Sur la troisième marche du podium, on retrouve donc le PDG de Veolia Antoine Frérot. Le patron a fait parler de lui en proposant de tester les 50.000 salariés de son groupe dans le cadre de la stratégie de déconfinement, "une première en France" indique l'étude. "Celui qui a décidé de devancer la loi Pacte en proposant une "raison d’être" (à savoir "contribuer au progrès humain, en s’inscrivant résolument dans les objectifs de développement durable définis par l’ONU, afin de parvenir à un avenir meilleur et plus durable pour tous") en assemblée générale il y a un an, a-t-il été à la hauteur de ses engagements déclaratifs? Probablement, lorsqu’il indique être en contact avec les services de l’Etat pour récupérer des masques qui ont été réquisitionnés, puis annonce au 20 Heures de TF1 qu’une prime de 1.000 euros sera versée à ses salariés" observent les auteurs.

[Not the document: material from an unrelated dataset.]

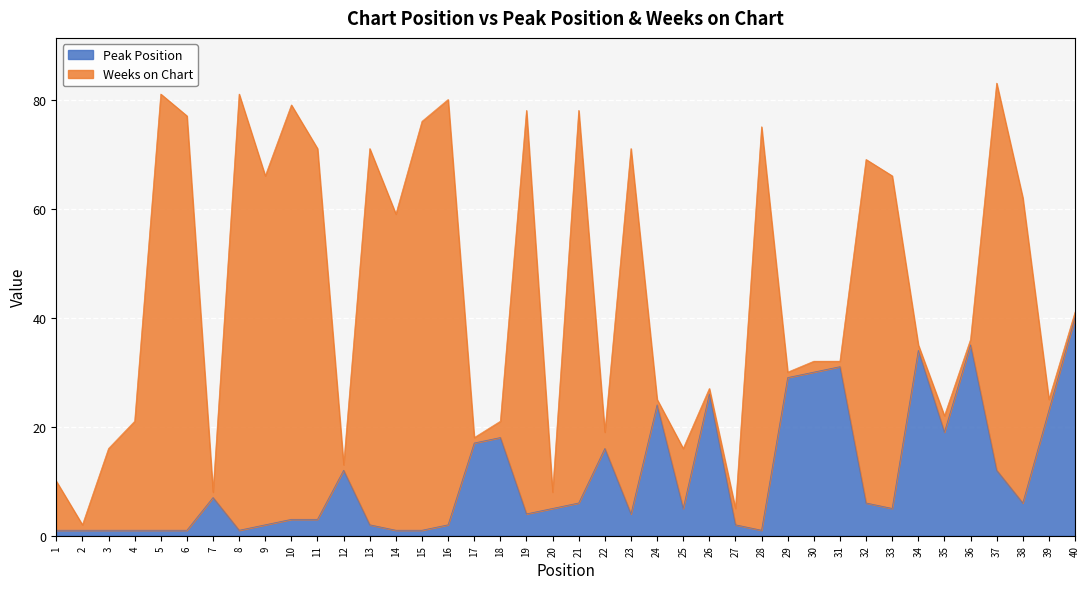

Between 11 and 33, which is larger?

33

D'autres dirigeants, encore, ont su faire entendre leur voix. Comme Frédéric Oudéa, qui a joué le pompier et rassuré la profession en déclarant, quelques jours après le début du confinement et alors que les marchés étaient dans la tourmente: "Pas de panique, tout le monde sera sauvé".

Enfin, le patron de Danone a adopté "un positionnement visionnaire sur l'économie de demain", et cela fonctionne. Le dirigeant qui est "l’un des leaders du "corporate activism" au sein du CAC 40 avec de nombreuses décisions marquantes et saluées" a par ailleurs rapidement annoncé la création d’un dispositif de soutien de 250 millions d’euros (porté à 300 millions d’euros par la suite) pour les 15.000 entreprises qui gravitent autour de Danone. "En étant l’invité de l’émission #Etaprès sur France 2 le 16 avril dernier, Emmanuel Faber s'est également donné "une vraie stature internationale puisqu’il était aux côtés d’Ursula Von Der Leyen (présidente de la Commission européenne, NDLR) en prime time et représentait ainsi "le chef d’entreprise de demain"" selon Apco.

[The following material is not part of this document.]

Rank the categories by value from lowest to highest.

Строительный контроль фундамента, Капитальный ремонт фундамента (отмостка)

Des interventions concentrées chez BFM Business et Les Echos

On notera que les grands patrons ont choisi également de s'exprimer davantage dans les médias spécialisés dans l'économie. "Un média apparaît comme le média des dirigeants du CAC 40 pour leurs prises de parole pendant cette crise : BFM Business a ainsi “reçu” une vingtaine de PDG du CAC 40 depuis le début de la crise, très loin devant tous les autres médias tous supports confondus", notent les auteurs de l'étude. Ainsi, sur les 32 interventions recensées à la télévision de patrons du CAC 40 sur la période, 16 ont eu lieu sur BFM Business. Viennent ensuite France Info (4), BFMTV (3) et LCI (3).

Dans la presse quotidienne nationale, ce sont Les Echos qui tirent leur épingle du jeu, avec 10 interviews et 4 tribunes, devant Le Figaro (9 interventions) et Le Monde (3).